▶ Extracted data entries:
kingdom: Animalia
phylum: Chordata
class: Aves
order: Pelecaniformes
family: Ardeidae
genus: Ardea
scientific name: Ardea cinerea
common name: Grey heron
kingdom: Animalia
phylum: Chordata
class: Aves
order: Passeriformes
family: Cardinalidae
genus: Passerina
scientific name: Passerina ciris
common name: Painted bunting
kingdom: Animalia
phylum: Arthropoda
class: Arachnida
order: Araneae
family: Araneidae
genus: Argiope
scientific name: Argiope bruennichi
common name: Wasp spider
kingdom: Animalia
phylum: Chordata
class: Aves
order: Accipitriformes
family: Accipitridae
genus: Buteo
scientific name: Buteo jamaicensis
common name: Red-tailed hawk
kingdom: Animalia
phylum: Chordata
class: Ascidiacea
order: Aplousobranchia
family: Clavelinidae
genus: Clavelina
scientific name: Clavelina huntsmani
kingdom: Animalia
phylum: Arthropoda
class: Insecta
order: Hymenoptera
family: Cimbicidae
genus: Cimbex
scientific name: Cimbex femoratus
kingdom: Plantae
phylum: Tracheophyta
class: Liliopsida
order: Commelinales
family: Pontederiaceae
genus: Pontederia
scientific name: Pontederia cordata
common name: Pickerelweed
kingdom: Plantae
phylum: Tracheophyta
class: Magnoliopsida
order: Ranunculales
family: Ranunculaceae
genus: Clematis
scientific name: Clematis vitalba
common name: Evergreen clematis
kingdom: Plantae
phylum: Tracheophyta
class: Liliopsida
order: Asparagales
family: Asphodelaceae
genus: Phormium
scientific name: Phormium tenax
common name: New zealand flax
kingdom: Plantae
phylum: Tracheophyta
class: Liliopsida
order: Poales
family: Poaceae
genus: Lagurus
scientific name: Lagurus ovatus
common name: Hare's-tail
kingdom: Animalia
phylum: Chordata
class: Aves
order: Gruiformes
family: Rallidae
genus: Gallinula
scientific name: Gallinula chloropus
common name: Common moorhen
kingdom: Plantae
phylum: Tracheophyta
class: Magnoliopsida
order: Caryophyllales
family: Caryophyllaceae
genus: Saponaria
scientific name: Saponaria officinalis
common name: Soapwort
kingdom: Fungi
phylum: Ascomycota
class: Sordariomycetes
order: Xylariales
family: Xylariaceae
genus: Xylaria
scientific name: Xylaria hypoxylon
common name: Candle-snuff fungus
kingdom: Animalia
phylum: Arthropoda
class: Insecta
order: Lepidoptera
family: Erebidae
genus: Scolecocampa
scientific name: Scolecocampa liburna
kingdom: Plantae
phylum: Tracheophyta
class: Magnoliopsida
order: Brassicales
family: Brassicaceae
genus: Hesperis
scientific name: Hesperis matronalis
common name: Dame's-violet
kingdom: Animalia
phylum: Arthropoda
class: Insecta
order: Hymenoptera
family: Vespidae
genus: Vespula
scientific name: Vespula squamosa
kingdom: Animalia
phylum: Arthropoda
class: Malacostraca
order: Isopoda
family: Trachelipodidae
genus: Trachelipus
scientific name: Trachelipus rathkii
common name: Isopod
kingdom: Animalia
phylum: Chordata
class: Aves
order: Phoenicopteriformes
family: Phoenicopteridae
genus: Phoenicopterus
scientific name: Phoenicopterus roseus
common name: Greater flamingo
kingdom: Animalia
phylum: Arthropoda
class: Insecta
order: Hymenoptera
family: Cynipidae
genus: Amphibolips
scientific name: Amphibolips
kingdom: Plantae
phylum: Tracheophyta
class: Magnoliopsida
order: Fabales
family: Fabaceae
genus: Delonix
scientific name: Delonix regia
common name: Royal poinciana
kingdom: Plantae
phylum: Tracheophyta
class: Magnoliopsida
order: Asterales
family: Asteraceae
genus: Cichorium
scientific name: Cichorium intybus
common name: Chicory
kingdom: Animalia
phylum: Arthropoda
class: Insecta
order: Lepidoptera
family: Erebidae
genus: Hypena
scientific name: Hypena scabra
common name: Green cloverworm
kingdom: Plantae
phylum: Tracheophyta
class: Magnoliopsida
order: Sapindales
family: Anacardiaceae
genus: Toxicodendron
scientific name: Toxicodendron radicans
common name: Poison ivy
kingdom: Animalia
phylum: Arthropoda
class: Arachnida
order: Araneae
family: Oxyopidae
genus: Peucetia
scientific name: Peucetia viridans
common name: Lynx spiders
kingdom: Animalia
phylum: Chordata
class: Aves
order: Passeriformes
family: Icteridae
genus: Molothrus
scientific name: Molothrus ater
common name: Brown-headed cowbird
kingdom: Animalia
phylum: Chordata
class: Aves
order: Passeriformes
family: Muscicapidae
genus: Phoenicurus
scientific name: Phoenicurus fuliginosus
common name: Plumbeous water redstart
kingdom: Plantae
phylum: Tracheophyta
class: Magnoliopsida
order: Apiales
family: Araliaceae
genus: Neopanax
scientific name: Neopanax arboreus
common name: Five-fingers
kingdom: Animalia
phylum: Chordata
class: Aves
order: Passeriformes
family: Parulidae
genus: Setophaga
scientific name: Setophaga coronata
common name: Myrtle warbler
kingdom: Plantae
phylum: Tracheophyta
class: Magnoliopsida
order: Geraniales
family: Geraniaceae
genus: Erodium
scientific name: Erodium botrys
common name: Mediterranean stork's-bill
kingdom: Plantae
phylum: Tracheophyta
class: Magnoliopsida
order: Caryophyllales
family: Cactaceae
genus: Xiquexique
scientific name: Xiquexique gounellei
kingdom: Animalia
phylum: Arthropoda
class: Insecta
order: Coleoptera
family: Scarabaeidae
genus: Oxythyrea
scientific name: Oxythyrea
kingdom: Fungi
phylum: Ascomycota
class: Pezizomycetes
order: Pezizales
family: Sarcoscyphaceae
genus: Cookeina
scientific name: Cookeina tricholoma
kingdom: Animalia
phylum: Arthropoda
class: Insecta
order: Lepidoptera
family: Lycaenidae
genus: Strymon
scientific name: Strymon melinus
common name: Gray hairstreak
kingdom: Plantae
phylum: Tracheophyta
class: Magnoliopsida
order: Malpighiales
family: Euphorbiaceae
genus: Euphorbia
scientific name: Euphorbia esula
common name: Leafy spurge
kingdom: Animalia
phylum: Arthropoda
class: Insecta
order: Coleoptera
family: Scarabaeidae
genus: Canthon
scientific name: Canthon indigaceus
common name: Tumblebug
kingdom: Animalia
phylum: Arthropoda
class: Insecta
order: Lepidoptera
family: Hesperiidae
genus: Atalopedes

▶ Directions for this task:
Can you lay out every line of the listing above as a numbered list, leaving out any blank lines?

▶ Solution:
1. kingdom: Animalia
2. phylum: Chordata
3. class: Aves
4. order: Pelecaniformes
5. family: Ardeidae
6. genus: Ardea
7. scientific name: Ardea cinerea
8. common name: Grey heron
9. kingdom: Animalia
10. phylum: Chordata
11. class: Aves
12. order: Passeriformes
13. family: Cardinalidae
14. genus: Passerina
15. scientific name: Passerina ciris
16. common name: Painted bunting
17. kingdom: Animalia
18. phylum: Arthropoda
19. class: Arachnida
20. order: Araneae
21. family: Araneidae
22. genus: Argiope
23. scientific name: Argiope bruennichi
24. common name: Wasp spider
25. kingdom: Animalia
26. phylum: Chordata
27. class: Aves
28. order: Accipitriformes
29. family: Accipitridae
30. genus: Buteo
31. scientific name: Buteo jamaicensis
32. common name: Red-tailed hawk
33. kingdom: Animalia
34. phylum: Chordata
35. class: Ascidiacea
36. order: Aplousobranchia
37. family: Clavelinidae
38. genus: Clavelina
39. scientific name: Clavelina huntsmani
40. kingdom: Animalia
41. phylum: Arthropoda
42. class: Insecta
43. order: Hymenoptera
44. family: Cimbicidae
45. genus: Cimbex
46. scientific name: Cimbex femoratus
47. kingdom: Plantae
48. phylum: Tracheophyta
49. class: Liliopsida
50. order: Commelinales
51. family: Pontederiaceae
52. genus: Pontederia
53. scientific name: Pontederia cordata
54. common name: Pickerelweed
55. kingdom: Plantae
56. phylum: Tracheophyta
57. class: Magnoliopsida
58. order: Ranunculales
59. family: Ranunculaceae
60. genus: Clematis
61. scientific name: Clematis vitalba
62. common name: Evergreen clematis
63. kingdom: Plantae
64. phylum: Tracheophyta
65. class: Liliopsida
66. order: Asparagales
67. family: Asphodelaceae
68. genus: Phormium
69. scientific name: Phormium tenax
70. common name: New zealand flax
71. kingdom: Plantae
72. phylum: Tracheophyta
73. class: Liliopsida
74. order: Poales
75. family: Poaceae
76. genus: Lagurus
77. scientific name: Lagurus ovatus
78. common name: Hare's-tail
79. kingdom: Animalia
80. phylum: Chordata
81. class: Aves
82. order: Gruiformes
83. family: Rallidae
84. genus: Gallinula
85. scientific name: Gallinula chloropus
86. common name: Common moorhen
87. kingdom: Plantae
88. phylum: Tracheophyta
89. class: Magnoliopsida
90. order: Caryophyllales
91. family: Caryophyllaceae
92. genus: Saponaria
93. scientific name: Saponaria officinalis
94. common name: Soapwort
95. kingdom: Fungi
96. phylum: Ascomycota
97. class: Sordariomycetes
98. order: Xylariales
99. family: Xylariaceae
100. genus: Xylaria
101. scientific name: Xylaria hypoxylon
102. common name: Candle-snuff fungus
103. kingdom: Animalia
104. phylum: Arthropoda
105. class: Insecta
106. order: Lepidoptera
107. family: Erebidae
108. genus: Scolecocampa
109. scientific name: Scolecocampa liburna
110. kingdom: Plantae
111. phylum: Tracheophyta
112. class: Magnoliopsida
113. order: Brassicales
114. family: Brassicaceae
115. genus: Hesperis
116. scientific name: Hesperis matronalis
117. common name: Dame's-violet
118. kingdom: Animalia
119. phylum: Arthropoda
120. class: Insecta
121. order: Hymenoptera
122. family: Vespidae
123. genus: Vespula
124. scientific name: Vespula squamosa
125. kingdom: Animalia
126. phylum: Arthropoda
127. class: Malacostraca
128. order: Isopoda
129. family: Trachelipodidae
130. genus: Trachelipus
131. scientific name: Trachelipus rathkii
132. common name: Isopod
133. kingdom: Animalia
134. phylum: Chordata
135. class: Aves
136. order: Phoenicopteriformes
137. family: Phoenicopteridae
138. genus: Phoenicopterus
139. scientific name: Phoenicopterus roseus
140. common name: Greater flamingo
141. kingdom: Animalia
142. phylum: Arthropoda
143. class: Insecta
144. order: Hymenoptera
145. family: Cynipidae
146. genus: Amphibolips
147. scientific name: Amphibolips
148. kingdom: Plantae
149. phylum: Tracheophyta
150. class: Magnoliopsida
151. order: Fabales
152. family: Fabaceae
153. genus: Delonix
154. scientific name: Delonix regia
155. common name: Royal poinciana
156. kingdom: Plantae
157. phylum: Tracheophyta
158. class: Magnoliopsida
159. order: Asterales
160. family: Asteraceae
161. genus: Cichorium
162. scientific name: Cichorium intybus
163. common name: Chicory
164. kingdom: Animalia
165. phylum: Arthropoda
166. class: Insecta
167. order: Lepidoptera
168. family: Erebidae
169. genus: Hypena
170. scientific name: Hypena scabra
171. common name: Green cloverworm
172. kingdom: Plantae
173. phylum: Tracheophyta
174. class: Magnoliopsida
175. order: Sapindales
176. family: Anacardiaceae
177. genus: Toxicodendron
178. scientific name: Toxicodendron radicans
179. common name: Poison ivy
180. kingdom: Animalia
181. phylum: Arthropoda
182. class: Arachnida
183. order: Araneae
184. family: Oxyopidae
185. genus: Peucetia
186. scientific name: Peucetia viridans
187. common name: Lynx spiders
188. kingdom: Animalia
189. phylum: Chordata
190. class: Aves
191. order: Passeriformes
192. family: Icteridae
193. genus: Molothrus
194. scientific name: Molothrus ater
195. common name: Brown-headed cowbird
196. kingdom: Animalia
197. phylum: Chordata
198. class: Aves
199. order: Passeriformes
200. family: Muscicapidae
201. genus: Phoenicurus
202. scientific name: Phoenicurus fuliginosus
203. common name: Plumbeous water redstart
204. kingdom: Plantae
205. phylum: Tracheophyta
206. class: Magnoliopsida
207. order: Apiales
208. family: Araliaceae
209. genus: Neopanax
210. scientific name: Neopanax arboreus
211. common name: Five-fingers
212. kingdom: Animalia
213. phylum: Chordata
214. class: Aves
215. order: Passeriformes
216. family: Parulidae
217. genus: Setophaga
218. scientific name: Setophaga coronata
219. common name: Myrtle warbler
220. kingdom: Plantae
221. phylum: Tracheophyta
222. class: Magnoliopsida
223. order: Geraniales
224. family: Geraniaceae
225. genus: Erodium
226. scientific name: Erodium botrys
227. common name: Mediterranean stork's-bill
228. kingdom: Plantae
229. phylum: Tracheophyta
230. class: Magnoliopsida
231. order: Caryophyllales
232. family: Cactaceae
233. genus: Xiquexique
234. scientific name: Xiquexique gounellei
235. kingdom: Animalia
236. phylum: Arthropoda
237. class: Insecta
238. order: Coleoptera
239. family: Scarabaeidae
240. genus: Oxythyrea
241. scientific name: Oxythyrea
242. kingdom: Fungi
243. phylum: Ascomycota
244. class: Pezizomycetes
245. order: Pezizales
246. family: Sarcoscyphaceae
247. genus: Cookeina
248. scientific name: Cookeina tricholoma
249. kingdom: Animalia
250. phylum: Arthropoda
251. class: Insecta
252. order: Lepidoptera
253. family: Lycaenidae
254. genus: Strymon
255. scientific name: Strymon melinus
256. common name: Gray hairstreak
257. kingdom: Plantae
258. phylum: Tracheophyta
259. class: Magnoliopsida
260. order: Malpighiales
261. family: Euphorbiaceae
262. genus: Euphorbia
263. scientific name: Euphorbia esula
264. common name: Leafy spurge
265. kingdom: Animalia
266. phylum: Arthropoda
267. class: Insecta
268. order: Coleoptera
269. family: Scarabaeidae
270. genus: Canthon
271. scientific name: Canthon indigaceus
272. common name: Tumblebug
273. kingdom: Animalia
274. phylum: Arthropoda
275. class: Insecta
276. order: Lepidoptera
277. family: Hesperiidae
278. genus: Atalopedes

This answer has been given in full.